Single by Bee Gees

from the album Cucumber Castle
- A-side: "I.O.I.O." (UK); "If I Only Had My Mind on Something Else" (US);
- Released: March 1970
- Recorded: 26 September 1969 IBC Studios, London
- Genre: Country
- Length: 3:09
- Label: Polydor (UK) Atco (US)
- Songwriters: Barry Gibb, Maurice Gibb
- Producers: Robert Stigwood, Bee Gees

Bee Gees flipsides singles chronology
| "The Lord" (1969) | "Sweetheart" (1970) | "Man for All Seasons" (1970) |

= Sweetheart (Bee Gees song) =

"Sweetheart" is a song released by the Bee Gees, released as the B-side of "I.O.I.O." in March 1970. and released on the album Cucumber Castle in April 1970.

==Recording==
The song was written by Barry and Maurice Gibb, and featured Barry Gibb on lead vocal. Violins are featured in this song, but the musicians who played theme were not credited. The song was recorded on September 26, 1969. Barry Gibb only sings and play guitar on the song's demo.

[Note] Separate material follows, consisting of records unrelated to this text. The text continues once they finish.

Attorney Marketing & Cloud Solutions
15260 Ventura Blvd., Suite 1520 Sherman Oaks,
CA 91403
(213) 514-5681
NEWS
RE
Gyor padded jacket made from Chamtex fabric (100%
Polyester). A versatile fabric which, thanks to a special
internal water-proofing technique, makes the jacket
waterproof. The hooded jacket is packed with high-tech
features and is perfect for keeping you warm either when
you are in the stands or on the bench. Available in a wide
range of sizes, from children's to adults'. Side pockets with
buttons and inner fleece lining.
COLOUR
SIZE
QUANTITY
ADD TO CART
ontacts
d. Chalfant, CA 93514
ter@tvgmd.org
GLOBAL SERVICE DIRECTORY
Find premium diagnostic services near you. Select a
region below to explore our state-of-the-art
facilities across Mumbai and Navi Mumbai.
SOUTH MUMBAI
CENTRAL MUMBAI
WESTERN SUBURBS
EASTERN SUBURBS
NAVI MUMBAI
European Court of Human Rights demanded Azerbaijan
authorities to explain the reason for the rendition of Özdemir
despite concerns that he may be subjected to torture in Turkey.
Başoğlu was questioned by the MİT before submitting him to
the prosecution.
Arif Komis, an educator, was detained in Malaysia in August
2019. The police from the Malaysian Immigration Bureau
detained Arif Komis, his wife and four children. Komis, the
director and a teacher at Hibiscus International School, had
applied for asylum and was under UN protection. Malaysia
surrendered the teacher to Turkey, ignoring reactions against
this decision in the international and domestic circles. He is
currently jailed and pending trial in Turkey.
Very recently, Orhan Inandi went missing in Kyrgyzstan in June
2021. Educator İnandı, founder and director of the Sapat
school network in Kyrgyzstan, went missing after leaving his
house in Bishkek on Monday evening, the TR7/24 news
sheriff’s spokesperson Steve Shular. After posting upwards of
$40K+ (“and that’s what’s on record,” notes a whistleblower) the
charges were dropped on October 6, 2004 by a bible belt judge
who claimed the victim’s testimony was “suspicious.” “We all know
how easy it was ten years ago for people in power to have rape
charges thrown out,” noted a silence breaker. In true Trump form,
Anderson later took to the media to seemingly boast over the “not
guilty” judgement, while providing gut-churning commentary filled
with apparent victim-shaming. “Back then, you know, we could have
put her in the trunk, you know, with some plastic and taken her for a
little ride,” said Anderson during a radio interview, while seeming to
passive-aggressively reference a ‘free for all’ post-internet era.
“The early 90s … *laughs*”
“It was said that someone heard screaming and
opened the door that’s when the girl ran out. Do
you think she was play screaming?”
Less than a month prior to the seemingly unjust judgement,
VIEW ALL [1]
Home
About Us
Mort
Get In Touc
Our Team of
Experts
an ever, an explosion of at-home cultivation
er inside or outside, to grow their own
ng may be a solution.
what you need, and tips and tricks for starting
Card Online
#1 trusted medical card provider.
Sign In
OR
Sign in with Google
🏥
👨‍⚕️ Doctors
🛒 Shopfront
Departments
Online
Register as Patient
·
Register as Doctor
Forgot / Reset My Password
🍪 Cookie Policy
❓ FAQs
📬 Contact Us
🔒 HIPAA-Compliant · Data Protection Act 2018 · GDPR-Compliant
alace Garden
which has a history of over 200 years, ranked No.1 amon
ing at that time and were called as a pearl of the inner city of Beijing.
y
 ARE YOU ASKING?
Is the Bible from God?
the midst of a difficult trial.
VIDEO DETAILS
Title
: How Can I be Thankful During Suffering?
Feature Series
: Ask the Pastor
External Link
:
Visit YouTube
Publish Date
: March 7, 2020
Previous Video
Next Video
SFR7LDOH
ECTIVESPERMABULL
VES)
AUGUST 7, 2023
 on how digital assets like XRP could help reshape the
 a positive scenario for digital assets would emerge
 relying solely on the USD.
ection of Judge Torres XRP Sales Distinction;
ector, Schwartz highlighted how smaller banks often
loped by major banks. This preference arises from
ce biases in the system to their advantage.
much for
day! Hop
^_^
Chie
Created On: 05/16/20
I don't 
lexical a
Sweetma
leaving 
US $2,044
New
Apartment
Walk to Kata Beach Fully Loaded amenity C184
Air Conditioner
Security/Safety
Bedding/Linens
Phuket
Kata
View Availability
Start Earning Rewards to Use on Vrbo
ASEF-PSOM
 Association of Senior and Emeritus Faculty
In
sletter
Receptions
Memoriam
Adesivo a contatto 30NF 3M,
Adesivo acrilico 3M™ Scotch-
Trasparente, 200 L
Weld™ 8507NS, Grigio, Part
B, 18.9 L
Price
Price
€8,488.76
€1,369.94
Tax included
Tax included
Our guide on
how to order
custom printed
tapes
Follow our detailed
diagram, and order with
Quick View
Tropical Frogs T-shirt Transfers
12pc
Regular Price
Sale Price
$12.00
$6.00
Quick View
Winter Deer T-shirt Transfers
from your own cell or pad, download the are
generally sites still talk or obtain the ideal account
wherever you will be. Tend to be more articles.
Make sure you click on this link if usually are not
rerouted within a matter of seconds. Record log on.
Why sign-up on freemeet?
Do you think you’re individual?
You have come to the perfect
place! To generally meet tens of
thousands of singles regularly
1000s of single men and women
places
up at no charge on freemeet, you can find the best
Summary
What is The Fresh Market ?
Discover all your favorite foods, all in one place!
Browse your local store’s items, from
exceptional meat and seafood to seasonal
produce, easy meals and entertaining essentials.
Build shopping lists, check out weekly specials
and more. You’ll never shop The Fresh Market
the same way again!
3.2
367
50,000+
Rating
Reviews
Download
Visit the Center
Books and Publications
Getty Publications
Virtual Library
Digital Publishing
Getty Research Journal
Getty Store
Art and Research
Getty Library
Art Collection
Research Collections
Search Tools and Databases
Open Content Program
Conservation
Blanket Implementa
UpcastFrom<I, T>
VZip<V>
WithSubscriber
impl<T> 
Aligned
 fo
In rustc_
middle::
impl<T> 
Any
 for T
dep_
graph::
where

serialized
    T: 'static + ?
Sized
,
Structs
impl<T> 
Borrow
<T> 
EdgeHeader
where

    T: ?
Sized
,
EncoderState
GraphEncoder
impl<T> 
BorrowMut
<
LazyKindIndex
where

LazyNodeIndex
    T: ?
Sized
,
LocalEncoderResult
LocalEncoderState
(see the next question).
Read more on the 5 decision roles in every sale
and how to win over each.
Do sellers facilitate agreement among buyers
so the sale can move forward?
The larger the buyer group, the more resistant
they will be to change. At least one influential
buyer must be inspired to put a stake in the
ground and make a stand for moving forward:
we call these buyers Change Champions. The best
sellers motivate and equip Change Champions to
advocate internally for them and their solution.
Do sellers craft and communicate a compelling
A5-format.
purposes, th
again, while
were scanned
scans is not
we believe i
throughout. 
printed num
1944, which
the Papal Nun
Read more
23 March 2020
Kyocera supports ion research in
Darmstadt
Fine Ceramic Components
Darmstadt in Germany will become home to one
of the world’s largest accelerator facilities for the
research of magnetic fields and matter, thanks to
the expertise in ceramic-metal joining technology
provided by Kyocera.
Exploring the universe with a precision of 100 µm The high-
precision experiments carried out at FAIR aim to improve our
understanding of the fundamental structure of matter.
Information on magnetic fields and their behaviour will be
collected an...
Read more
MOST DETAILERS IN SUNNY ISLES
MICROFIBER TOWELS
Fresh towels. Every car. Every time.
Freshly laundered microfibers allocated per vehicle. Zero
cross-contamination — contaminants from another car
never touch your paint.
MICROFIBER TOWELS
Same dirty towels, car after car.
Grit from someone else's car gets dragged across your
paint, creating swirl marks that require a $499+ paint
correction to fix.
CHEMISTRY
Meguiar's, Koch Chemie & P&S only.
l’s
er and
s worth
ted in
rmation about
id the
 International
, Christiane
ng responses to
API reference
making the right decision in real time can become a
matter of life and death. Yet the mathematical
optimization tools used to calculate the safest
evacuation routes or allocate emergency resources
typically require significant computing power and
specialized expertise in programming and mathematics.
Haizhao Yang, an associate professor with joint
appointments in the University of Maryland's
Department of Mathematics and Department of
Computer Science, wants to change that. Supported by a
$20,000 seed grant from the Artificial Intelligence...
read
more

It was one of the tracks featuring Terry Cox on drums following the departure of Bee Gees' original drummer Colin Petersen.

==Personnel==
- Barry Gibb — lead and harmony vocal, acoustic guitar
- Maurice Gibb — backing vocal, bass and acoustic guitar, piano
- Terry Cox — drums
- Uncredited — violins, orchestral arrangement

==Engelbert Humperdinck version==
The song was later recorded by Engelbert Humperdinck and released as a single, and its flipside was "Born to Be Wanted" on Decca Records in UK, Germany and Belgium, on Parrot Records in US and Jugoton Recordsin Yugoslavia. The song was released on his album Sweetheart.

===Chart performance===

| Chart (1970) | Peak position |
|---|---|
| Canada Adult Contemporary (RPM) | 7 |
| Canada (RPM) | 34 |
| UK Singles (Official Charts Company) | 22 |
| U.S. Billboard Easy Listening Charts | 2 |
| U.S. Billboard Hot 100 | 47 |

==Other versions==
Alan Caddy Orchestra and Singers covered "Sweetheart" in 1970 and released on 6 Top Hits and Tribute to Engelbert Humperdinck. Top of the Pops released this song for Top of the Pops, Volume 13 in September 1970 on Hallmark Records. American singer and actor Dean Martin recorded his version also in 1970 and included on For the Good Times.